*TESTO SCELTO*:
• • • • •

Frascati, Libri in Osteria: Angelo Polimeno Bottai presenta il libro “Mussolini io ti fermo”

“O lo battezzate o ve lo riprendete. Io una bestia non l’allatto!”
Sono queste le parole che la balia frascatana Teresa rivolge ai genitori del piccolo Giuseppe Bottai contenute nel libro “Mussolini io ti fermo” che il nipote, Angelo Polimeno Bottai, presenta oggi nel salotto letterario di Emanuela Bruni, Libri in Osteria.
Sono l’incipit a questa serata che racconta, attraverso le pagine del libro, la storia e la vita di una delle figure che hanno rappresentato il ventennio fascista.

Emanuela Bruni ed Angelo Polimeno Bottai

C’è un profondo legame tra Frascati e l’autore del libro in quanto la città tuscolana, dice, “è parte stessa della nostra vita, infatti mio nonno venne battezzato nella Cattedrale di San Pietro ed io, molti anni dopo, ricevetti nella stessa Chiesa la Prima Comunione”.
Figura molto controversa, Giuseppe Bottai, viene “raccontato” attraverso una attenta analisi storica proprio per evitare, come dice lo stesso Angelo Polimeno Bottai, che “gli affetti prendessero il sopravvento sulla verità storica … è stata davvero una grossa responsabilità”.
Il quadro che emerge dalle pagine del libro narra un giovane Bottai lontano, nei primi anni della giovinezza, dalla politica ma che poi, vivendo, con la sua famiglia, nello storico quartiere romano Macao, resta colpito dalla presenza e dalla prestanza dei militari.

• • • • •

*DATI REGISTRATI*:
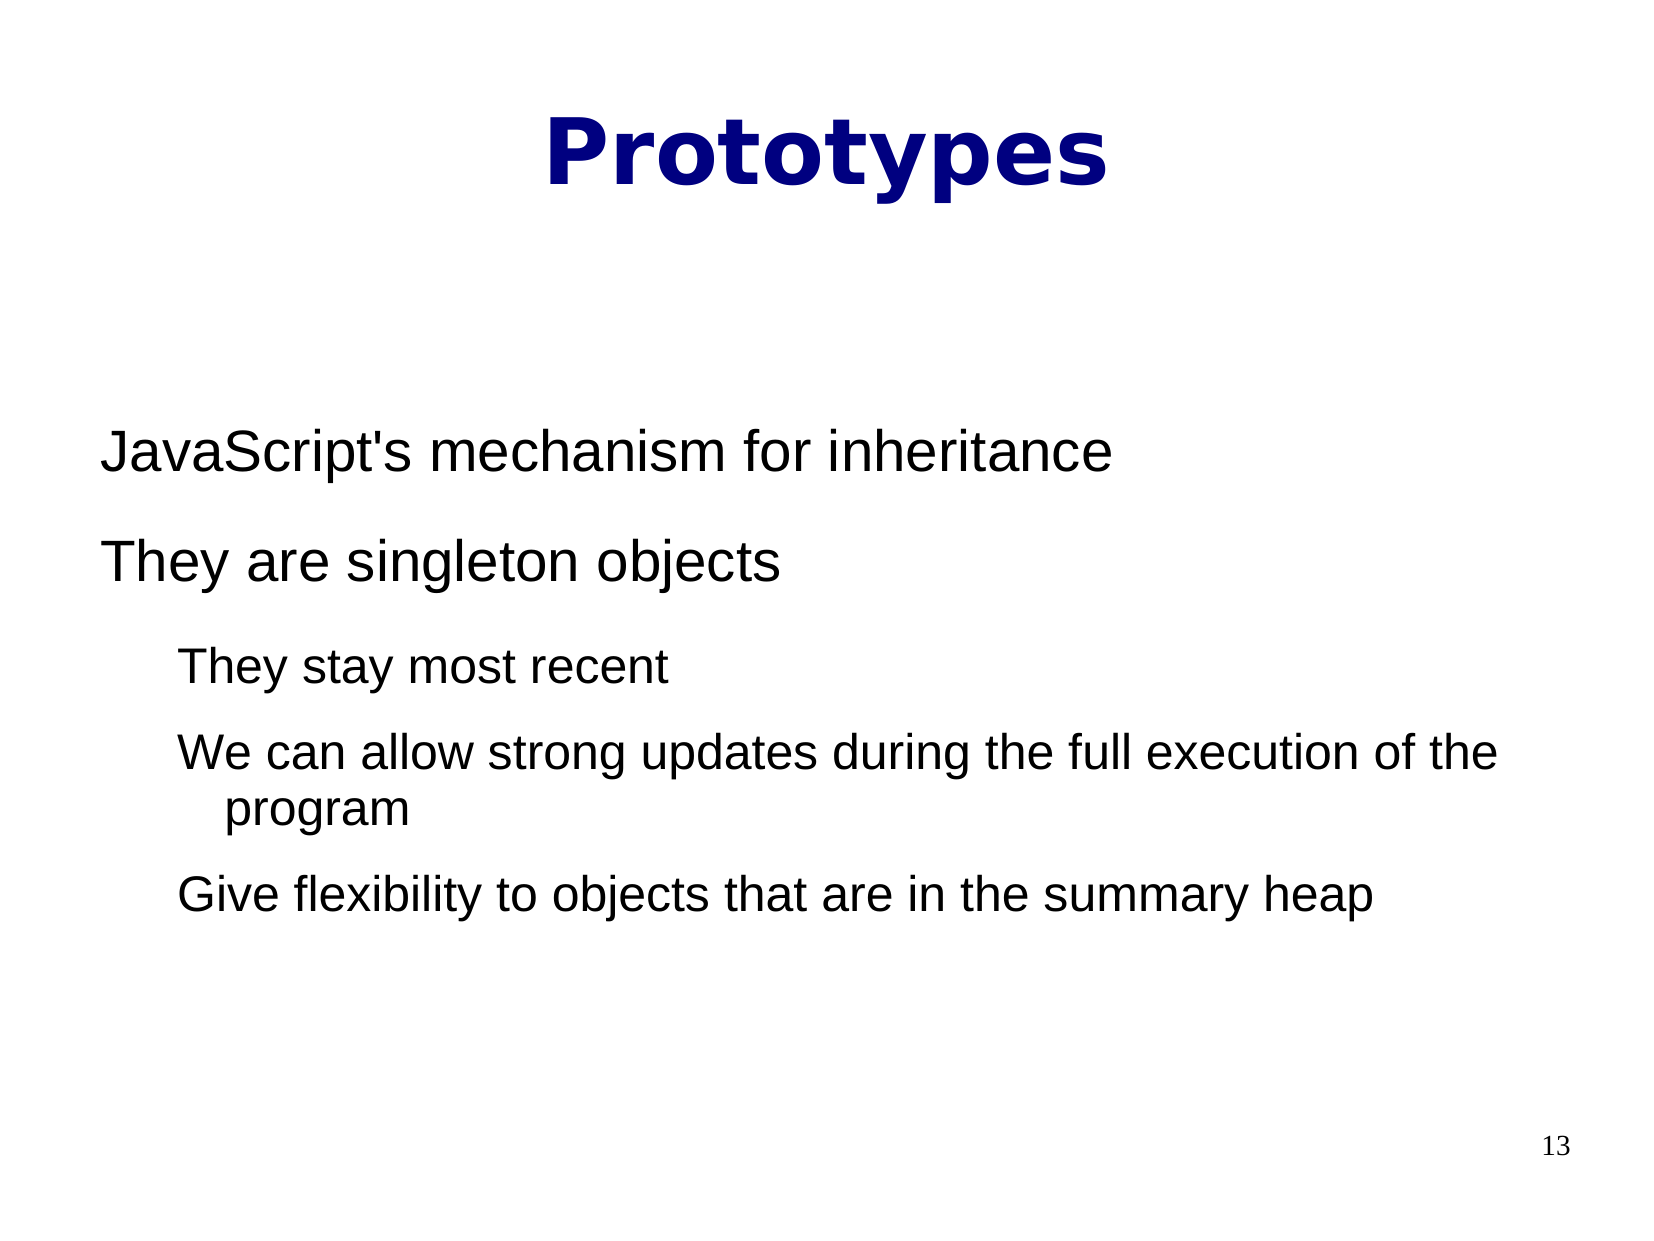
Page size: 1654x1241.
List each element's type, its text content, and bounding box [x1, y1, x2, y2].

• • • • •

*SFIDE*:
1. Secondo il testo sulla presentazione di "Mussolini io ti fermo", in quale chiesa di Frascati fu battezzato Giuseppe Bottai?
2. Prosegui il testo sulla presentazione di "Mussolini io ti fermo", ripartendo dopo la sua ultima frase.

*SOLUZIONI DEGLI ESERCIZI*:
1. Nella Cattedrale di San Pietro.

2.
Siamo a ridosso della Grande Guerra alla quale Giuseppe Bottai prende parte come volontario negli Arditi riuscendo a mettersi in luce per il suo ardimento che lo porterà a ricevere una medaglia d’argento ed una di bronzo al valor militare.
Alla fine della guerra conosce e frequenta Benito Mussolini “rimandone folgorato” – dice l’autore – legandosi a quello che diverrà il “duce” attraverso un “rapporto travagliato con quest’uomo non altissimo di statura ma imponente nel carattere e nel modo di essere”
Un legame che può essere racchiuso nel titolo della rivista che Giuseppe Bottai fonda nel 1922, Critica Fascista, (da ricordare che tra gli abbonati di tale rivista figura Antonio Gramsci) proprio a sancire un atteggiamento molte volte contrario dello stesso Bottai ad alcune scelte che condurranno quella che originariamente vuole essere una rivoluzione che vuole riportare ordine e legalità in un paese, l’Italia, attraversato da molteplici attività anarchico socialiste che portano a terre occupate e centinaia di scioperi, ad una vera e propria dittatura.
“Ci sono due anime nel fascismo: quella che incarna mio nonno, i revisionisti, e quella che fa capo a Roberto Farinacci, gli irriducibili” spiega con estrema chiarezza Angelo Polimeno Bottai precisando che l’intento della “fazione” a cui fa capo il nonno cerca di convincere il Duce a mettere le mani nelle riforme necessarie allo sviluppo del paese per farlo risorgere da quella vittoria dimezzata che è stata la fine del Primo Conflitto Mondiale.
Ed una profonda frattura, spiega ancora, avviene immediatamente dopo la notizia del rapimento del deputato socialista, Giacomo Matteotti, definito da Giuseppe Bottai il “più efferato, inumano e stupido delitto che si potesse commettere verso un uomo di parte avversa e contro l’idea che anima la nostra parte”; una vera e propria condanna che culmina nella frase “bisogna trovare i responsabile anche se fossero nelle alte sfere”.
Questo, ovviamente, come riportano le pagine del libro, pone lo stesso Giuseppe Bottai ai margini del regime che sta nascendo che non è “inviso alle grandi potenze”, spiega Angelo Polimeno Bottai, ma che non pensa minimamente ad una alleanza con la Germania che sta divenendo hitleriana.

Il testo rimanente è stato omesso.